The Rover scandal
When Tony Blair made Stephen Byers Secretary of State for Trade and Industry, it is now clear that he was entrusting that office to the most incompetent, the most cynical and the most financially illiterate Cabinet minister of the last 20 years. This spring the last British-owned volume car manufacturer has been brought to its knees in humiliating circumstances. Five thousand employees of MG Rover are shortly to come on the job market. They will probably be joined by a further 20,000 workers also in the Midlands automotive trades, whose firms are owed hundreds of millions by the expiring company. If they fail soon to find new employment, let us hope that they join forces, on a no-win no-fee basis, with the 55,000 defrauded Railtrack shareholders still pursuing Mr Byers in the High Court for misfeasance of public office, and the destruction of £1.5 billion of value in the company in which they had invested. In each case the lives of workers and shareholders have been blighted by the Labour government: not just by a minister who relentlessly put spin before business sense, but also by the frank incomprehension and dislike of capitalism that is endemic in Labour.
In the case of Railtrack, Mr Byers decided to ‘take back the track’ — to renationalise the railways — not because that was in the interest of railway passengers or the taxpayer. Commuters will remember that performance declined catastrophically after his intervention, while subsidy levels soared. Mr Byers destroyed Railtrack because he was anxious for acclaim on the Labour backbenches, and thought it would play well with those who disapproved of railway privatisation. The more closely one examines his motives in 2000, when he played his part in the sale of Rover, the clearer it is that he was actuated by the same kind of disastrous, short-term political considerations. Like Railtrack, MG Rover has gone into administration because of Labour interference.
At the critical moment, Trade Secretary Byers made no secret of his dislike for Alchemy, the venture capitalist which had agreed to buy Rover from BMW, or for its business plan which would slim down the company and concentrate on making MG sports cars, the only viable brand. Alchemy would have guaran teed £50,000 for every man and woman made redundant, instead of the paltry £3,400 the administrator can now afford; it would have guaranteed their pensions and saved 2,000 jobs. Had it succeeded, it might even be hiring now.

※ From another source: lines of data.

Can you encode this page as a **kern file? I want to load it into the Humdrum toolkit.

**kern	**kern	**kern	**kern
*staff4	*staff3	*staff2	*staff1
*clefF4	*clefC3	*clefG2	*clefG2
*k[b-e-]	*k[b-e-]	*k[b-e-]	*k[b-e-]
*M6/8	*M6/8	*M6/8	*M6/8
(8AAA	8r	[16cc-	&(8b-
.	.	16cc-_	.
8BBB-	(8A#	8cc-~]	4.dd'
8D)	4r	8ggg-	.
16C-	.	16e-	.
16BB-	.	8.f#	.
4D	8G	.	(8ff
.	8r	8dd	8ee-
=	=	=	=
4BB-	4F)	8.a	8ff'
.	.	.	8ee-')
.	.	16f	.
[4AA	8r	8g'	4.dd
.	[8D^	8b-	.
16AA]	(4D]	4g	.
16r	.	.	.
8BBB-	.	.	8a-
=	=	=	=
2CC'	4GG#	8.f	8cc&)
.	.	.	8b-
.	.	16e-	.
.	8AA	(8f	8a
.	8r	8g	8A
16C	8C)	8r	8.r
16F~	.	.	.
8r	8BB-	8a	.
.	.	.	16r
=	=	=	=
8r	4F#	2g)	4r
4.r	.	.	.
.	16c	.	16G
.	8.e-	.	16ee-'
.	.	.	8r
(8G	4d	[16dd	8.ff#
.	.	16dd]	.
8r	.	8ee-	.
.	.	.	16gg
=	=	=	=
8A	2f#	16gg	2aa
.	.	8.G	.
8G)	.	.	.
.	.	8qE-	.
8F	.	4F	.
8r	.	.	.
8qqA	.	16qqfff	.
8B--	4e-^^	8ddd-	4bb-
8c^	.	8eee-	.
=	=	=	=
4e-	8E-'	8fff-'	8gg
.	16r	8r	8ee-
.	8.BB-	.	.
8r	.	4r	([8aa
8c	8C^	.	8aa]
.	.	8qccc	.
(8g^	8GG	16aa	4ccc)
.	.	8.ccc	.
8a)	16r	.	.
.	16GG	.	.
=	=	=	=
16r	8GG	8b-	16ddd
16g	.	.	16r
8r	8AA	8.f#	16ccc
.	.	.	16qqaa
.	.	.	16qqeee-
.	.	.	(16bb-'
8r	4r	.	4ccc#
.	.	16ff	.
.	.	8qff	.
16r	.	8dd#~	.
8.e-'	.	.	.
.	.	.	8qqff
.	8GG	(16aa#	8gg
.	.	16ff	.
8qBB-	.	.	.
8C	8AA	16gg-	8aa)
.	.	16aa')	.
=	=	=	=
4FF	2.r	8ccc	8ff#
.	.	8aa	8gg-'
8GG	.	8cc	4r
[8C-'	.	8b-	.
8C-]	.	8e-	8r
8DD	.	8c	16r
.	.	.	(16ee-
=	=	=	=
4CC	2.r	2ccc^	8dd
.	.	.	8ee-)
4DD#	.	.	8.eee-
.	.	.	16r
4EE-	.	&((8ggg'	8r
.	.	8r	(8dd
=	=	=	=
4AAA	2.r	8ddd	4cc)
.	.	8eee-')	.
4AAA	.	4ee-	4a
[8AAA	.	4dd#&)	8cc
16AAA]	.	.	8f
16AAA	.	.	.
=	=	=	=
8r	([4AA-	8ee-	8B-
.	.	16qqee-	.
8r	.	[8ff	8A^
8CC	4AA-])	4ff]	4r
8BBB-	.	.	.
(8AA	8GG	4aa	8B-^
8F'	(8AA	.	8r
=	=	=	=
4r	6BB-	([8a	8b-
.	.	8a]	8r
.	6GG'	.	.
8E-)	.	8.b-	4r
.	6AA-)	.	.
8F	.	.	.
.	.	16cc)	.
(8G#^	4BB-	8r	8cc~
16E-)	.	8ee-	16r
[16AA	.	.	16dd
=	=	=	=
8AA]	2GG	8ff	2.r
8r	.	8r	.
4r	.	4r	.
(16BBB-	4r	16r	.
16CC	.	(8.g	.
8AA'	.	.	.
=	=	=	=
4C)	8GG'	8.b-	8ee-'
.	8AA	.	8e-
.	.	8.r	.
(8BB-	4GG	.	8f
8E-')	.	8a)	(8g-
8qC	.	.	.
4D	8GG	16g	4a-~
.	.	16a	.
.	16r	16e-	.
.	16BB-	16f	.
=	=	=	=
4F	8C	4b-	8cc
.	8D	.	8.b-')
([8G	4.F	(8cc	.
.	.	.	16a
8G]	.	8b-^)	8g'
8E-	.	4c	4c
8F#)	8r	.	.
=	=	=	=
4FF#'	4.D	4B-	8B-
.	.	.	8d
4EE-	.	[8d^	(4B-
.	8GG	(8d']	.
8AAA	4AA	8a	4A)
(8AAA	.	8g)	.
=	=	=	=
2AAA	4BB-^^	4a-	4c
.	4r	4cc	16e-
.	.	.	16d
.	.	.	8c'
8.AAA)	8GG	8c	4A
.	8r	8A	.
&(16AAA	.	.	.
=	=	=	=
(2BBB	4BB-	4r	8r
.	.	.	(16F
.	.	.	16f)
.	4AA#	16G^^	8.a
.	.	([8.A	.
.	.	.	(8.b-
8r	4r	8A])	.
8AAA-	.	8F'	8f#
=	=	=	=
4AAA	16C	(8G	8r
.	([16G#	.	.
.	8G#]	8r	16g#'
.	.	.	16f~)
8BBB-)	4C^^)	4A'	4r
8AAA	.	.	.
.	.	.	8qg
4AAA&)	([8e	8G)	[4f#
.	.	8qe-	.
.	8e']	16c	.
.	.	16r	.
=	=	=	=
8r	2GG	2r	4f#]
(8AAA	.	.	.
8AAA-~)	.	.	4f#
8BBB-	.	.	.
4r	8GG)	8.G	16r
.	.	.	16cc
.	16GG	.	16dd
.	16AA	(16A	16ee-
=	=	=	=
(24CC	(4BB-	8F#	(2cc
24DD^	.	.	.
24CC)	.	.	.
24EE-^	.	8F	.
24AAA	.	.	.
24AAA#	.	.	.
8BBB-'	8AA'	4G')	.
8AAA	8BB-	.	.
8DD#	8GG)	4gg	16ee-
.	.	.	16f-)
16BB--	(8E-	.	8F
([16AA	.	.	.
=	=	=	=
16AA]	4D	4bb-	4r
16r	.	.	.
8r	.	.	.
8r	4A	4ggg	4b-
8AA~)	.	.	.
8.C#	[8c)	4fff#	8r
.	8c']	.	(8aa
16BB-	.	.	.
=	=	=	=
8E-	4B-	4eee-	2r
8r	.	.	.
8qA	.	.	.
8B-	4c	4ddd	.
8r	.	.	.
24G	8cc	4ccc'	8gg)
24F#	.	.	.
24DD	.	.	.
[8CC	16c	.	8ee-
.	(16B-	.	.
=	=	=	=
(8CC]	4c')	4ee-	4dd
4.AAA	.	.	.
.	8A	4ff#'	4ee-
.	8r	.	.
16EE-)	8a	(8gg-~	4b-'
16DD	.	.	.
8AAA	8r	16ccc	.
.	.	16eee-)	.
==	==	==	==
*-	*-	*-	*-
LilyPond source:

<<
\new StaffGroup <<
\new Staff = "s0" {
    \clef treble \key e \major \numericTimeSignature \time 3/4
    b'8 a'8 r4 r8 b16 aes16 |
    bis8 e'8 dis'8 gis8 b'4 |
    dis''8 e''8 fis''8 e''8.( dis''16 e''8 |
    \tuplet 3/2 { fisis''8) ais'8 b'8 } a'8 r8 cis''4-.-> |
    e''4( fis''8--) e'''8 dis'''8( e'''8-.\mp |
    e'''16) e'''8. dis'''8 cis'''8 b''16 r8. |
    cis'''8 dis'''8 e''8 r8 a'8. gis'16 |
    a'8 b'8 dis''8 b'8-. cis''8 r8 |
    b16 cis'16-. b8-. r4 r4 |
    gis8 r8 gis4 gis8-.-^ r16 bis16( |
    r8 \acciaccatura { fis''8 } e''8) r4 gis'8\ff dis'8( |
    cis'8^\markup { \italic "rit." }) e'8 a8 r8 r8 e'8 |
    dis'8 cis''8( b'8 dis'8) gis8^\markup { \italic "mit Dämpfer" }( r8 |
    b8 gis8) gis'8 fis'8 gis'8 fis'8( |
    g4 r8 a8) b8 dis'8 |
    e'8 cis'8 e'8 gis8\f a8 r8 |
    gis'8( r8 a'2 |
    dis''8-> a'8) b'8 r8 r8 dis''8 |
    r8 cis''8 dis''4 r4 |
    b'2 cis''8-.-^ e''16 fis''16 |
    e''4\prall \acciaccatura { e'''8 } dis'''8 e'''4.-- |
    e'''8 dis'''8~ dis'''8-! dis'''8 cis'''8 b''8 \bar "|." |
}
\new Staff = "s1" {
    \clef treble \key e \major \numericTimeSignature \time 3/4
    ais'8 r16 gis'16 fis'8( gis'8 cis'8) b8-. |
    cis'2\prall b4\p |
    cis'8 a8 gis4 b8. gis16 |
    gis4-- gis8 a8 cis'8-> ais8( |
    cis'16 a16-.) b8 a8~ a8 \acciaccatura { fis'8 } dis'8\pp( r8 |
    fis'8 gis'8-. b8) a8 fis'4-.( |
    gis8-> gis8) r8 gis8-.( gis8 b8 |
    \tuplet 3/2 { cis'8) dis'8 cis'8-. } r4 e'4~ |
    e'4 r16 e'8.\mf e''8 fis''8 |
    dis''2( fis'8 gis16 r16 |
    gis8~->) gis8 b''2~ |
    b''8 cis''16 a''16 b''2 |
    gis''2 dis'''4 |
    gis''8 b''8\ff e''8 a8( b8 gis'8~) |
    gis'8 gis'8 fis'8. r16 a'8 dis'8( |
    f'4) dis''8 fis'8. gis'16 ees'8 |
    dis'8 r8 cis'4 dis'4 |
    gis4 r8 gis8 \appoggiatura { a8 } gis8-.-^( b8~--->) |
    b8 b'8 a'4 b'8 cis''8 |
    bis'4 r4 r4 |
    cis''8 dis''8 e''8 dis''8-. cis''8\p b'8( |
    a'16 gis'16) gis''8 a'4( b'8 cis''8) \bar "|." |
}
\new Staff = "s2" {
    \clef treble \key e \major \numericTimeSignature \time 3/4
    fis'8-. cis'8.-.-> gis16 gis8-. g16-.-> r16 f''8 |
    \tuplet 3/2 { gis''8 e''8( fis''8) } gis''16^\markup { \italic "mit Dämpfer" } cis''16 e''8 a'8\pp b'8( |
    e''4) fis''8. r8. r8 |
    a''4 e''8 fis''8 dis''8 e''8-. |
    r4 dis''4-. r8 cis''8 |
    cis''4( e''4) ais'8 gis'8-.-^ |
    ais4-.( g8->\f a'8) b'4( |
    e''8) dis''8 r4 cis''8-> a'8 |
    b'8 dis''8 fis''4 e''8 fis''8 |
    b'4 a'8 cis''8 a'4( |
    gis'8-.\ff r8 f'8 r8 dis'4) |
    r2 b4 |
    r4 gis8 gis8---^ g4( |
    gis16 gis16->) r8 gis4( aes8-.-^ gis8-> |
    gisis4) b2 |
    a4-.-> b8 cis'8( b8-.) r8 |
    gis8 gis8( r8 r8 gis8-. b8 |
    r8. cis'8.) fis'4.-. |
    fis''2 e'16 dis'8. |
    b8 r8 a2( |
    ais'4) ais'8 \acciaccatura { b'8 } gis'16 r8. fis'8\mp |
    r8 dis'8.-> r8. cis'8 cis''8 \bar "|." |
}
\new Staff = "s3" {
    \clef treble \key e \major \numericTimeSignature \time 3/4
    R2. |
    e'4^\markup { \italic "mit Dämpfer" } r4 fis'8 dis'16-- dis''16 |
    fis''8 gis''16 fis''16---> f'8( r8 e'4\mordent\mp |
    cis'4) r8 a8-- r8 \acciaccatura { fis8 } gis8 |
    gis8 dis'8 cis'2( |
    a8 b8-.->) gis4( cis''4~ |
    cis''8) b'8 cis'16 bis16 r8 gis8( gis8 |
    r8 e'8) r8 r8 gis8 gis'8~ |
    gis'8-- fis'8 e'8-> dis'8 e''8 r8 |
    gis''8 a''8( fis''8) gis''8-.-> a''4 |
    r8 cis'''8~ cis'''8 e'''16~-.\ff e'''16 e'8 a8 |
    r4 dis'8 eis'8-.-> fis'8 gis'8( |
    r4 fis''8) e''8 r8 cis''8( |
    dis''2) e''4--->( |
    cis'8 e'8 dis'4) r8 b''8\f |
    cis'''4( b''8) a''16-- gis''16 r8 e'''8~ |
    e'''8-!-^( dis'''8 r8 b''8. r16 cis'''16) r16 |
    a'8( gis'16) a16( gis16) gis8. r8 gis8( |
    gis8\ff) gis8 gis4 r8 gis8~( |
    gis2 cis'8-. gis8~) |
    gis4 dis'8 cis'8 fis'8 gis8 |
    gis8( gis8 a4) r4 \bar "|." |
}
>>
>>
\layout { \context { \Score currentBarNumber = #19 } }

It has never been exposed exactly how the Phoenix consortium emerged from the smoke five years ago, or how the government leaned on BMW to reject Alchemy and to sell Rover to the consortium for a nominal £10; but Labour’s bungling fingerprints are everywhere. We do know Mr Byers visited Munich at the time and that Tony Blair spoke to the BMW chairman at least once. Hansard also records that in May 2000 Mr Byers praised John Towers’s ‘personal strengths’ in the House of Commons, and boasted how the government had ‘brought John Towers and BMW together’.
What is clear is that as soon as Mr Towers and his friends Nick Stephenson, Peter Beale and John Edwards gained control of Rover, they set about dismembering the group, stripping it of its assets and enriching themselves. They sold the freehold of Longbridge to St Modwen Properties for £74 million; the components business for £100 million; the rights to the engines to Shanghai Automotive Industrial Corporation of China; and hived off the profitable customer finance division into a new company owned by them and HBOS, the high street bank. At the same time, they set up a £16.5 million pension fund for themselves and their families and arranged for salaries and a loan note payable to them worth about another £15 million.
If only the Phoenix Four’s automotive engineering was as skilful as their financial engineering, Rover might still be going. What is most amazing is that when BMW sold them the company, it also gave them about 3,000 unsold cars and a soft loan of £427 million (since written off) on which no interest was payable. The published accounts from the web of interconnected entities which make up the Phoenix empire show that the BMW loan was injected into a company called Techtronic, which then apparently earned interest on it by lending the money on to other Rover companies. Was that what the money was for? Byers brokered this deal with only one consideration in mind: that on the face of it Phoenix would save more jobs. He never had the wit to look beneath the surface.
It is becoming ever more obvious that Labour has frittered away the benefits of Tory reforms. Is it any wonder that inflation is up to a seven-year high when 850,000 jobs have been created by the state, to go with the million lost in manufacturing? When voters come to make their minds up, any wavering Tories or teetering Lib Dems should remember a stunning fact. With the arguable exception of Lord Sainsbury (who certainly pays his way), there is not a single member of the Labour front bench who has any experience of business or industry. They have shown a rank indifference to the interests of taxpayers, shareholders and workers alike, and it is time they — Blair and Byers together paid the price.